For the most part, county officials were an afterthought at the Muni League meeting, with Glantz alluding to them only to add to Bowlin’s motion that County Executive Steve Stenger should be brought in on the talks.

In a statement, Stenger said, “Crime in the city is a serious and real impediment to any consideration of bringing the city into the county as a municipality. Crime in the city must be addressed immediately, as it has become the single most significant problem affecting our region.”

Nearly all of the officials whom the head of the Muni League’s Re-Entry Committee, Frontenac Mayor Keith Krieg, said the committee talked to in the last few years to write its report recommending re-entry are no longer in city or county government or have moved on to different jobs — in two cases, working for Better Together.

The Muni League committee talked to former County Executive Charlie Dooley’s Chief Operating Officer Garry Earls, who was once asked to resign by then-6th District Councilman Stenger. The mayors also talked to former St. Louis Economic Development Partnership CEO Denny Coleman, who retired soon after Stenger took office.

At the time of the original talks, the county and city had not yet formally combined their economic development efforts.

From the city, the committee talked to Slay’s former Chief of Staff Jeff Rainford and former official Nancy Rice, who both now work for Better Together. From the state, they talked to former Missouri House Speaker John Diehl, who resigned after a scandal with an intern last year.

Firms move due to crime

In the 1980s, St. Louis had the most Fortune 500 companies per capita of any major city in the country with 23, but now it has just nine, Kelly said.

Just days before the Muni League vote, Town and Country-based Scottrade announced that it was being acquired by TD Ameritrade, a business move destined to cost the county another headquarters and another exodus of thousands of jobs.

And the reason behind that decline in headquarters and tax base is primarily crime, Krieg said.

But Roby disputed that, citing anecdotes recounted at the Southwest St. Louis County Economic Development Summit held the day before by the Crestwood-Sunset Hills Area Chamber of Commerce and the chambers of Kirkwood-Des Peres and Fenton.

“Companies are not leaving us just because it’s St. Louis, they’re leaving us because they can get workers cheaper in other states,” the Crestwood mayor said.

Roby also noted that the League should define what would be part of the talks, including ownership of Lambert St. Louis International Airport, which is in the county but is currently owned by the city.

The vote to give the talks the green light was not unanimous, with Ballwin Mayor Tim Pogue and Florissant Mayor Thomas Schneider saying the efforts seemed misguided and held no benefits to their cities.

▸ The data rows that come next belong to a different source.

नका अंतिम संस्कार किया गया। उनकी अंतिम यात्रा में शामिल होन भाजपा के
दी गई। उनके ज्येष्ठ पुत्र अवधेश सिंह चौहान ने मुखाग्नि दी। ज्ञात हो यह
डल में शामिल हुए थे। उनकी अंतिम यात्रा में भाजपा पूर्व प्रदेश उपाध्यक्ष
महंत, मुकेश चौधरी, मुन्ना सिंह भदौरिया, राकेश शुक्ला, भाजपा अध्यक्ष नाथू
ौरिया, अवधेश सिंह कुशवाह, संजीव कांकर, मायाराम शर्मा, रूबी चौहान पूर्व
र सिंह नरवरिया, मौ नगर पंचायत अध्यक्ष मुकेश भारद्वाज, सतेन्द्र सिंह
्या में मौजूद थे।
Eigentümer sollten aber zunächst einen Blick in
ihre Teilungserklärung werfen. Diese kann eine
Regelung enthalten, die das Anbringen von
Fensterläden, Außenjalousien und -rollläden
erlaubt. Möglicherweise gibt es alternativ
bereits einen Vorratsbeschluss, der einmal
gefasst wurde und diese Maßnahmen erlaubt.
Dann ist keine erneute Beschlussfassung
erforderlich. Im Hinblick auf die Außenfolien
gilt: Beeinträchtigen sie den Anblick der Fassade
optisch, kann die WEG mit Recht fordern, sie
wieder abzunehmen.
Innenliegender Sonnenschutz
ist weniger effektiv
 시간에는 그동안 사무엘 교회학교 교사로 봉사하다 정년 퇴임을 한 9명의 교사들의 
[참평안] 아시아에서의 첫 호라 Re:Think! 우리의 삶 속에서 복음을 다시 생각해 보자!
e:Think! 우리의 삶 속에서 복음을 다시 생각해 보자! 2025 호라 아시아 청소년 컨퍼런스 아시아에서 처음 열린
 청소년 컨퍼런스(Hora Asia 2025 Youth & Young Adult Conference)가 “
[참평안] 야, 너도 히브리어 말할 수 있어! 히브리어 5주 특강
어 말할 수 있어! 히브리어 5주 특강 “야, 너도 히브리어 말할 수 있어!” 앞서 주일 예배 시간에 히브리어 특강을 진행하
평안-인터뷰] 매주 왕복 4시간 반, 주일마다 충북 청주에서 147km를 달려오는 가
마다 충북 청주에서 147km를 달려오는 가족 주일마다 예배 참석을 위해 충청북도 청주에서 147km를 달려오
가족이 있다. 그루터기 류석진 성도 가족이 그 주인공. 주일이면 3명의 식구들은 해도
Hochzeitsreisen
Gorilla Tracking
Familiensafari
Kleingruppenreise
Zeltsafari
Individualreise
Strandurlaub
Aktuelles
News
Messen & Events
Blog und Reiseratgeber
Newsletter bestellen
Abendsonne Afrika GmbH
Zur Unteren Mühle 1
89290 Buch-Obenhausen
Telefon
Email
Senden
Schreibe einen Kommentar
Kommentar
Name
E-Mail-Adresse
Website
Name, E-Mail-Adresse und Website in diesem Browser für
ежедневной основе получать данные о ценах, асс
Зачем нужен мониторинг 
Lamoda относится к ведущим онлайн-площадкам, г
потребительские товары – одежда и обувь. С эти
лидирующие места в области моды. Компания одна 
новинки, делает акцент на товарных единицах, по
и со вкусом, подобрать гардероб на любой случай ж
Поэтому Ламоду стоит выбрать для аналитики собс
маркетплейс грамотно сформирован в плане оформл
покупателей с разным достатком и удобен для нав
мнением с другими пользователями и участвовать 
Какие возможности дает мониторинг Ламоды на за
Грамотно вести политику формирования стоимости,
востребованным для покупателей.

“You’re just looking at skewing the numbers, you’re not solving the problem,” Pogue said about the crime statistics. “There’s still going to be the same number of assaults, murders, robberies. The crime needs to be the problem that you’re tackling, not how to get the city into the county. Just my opinion.”

Fribis opposes ‘merger’

Roby was the only south county mayor or city official to attend the meeting. Sunset Hills Mayor Pat Fribis had another commitment that night, but she said if she was present, she would have voted no since she opposes a city-county merger.

“I see it as a merger,” she said, and she is opposed to that idea altogether because it holds no benefits for cities like Sunset Hills. “I’m in favor of each community staying the way it is. I like the uniqueness of each community the way we have it, and each community having their own authority to have their own police departments and their own identities.”

The mayors in favor of the proposal emphasized to any skeptics that the proposal was just a discussion, with no plan yet and no details on how a re-entry might work.

Ultimately, the decision is up to the citizens of the county and city, who would have to vote on any proposal, Kelly said.

“This would be the first step in a thousand steps,” he said.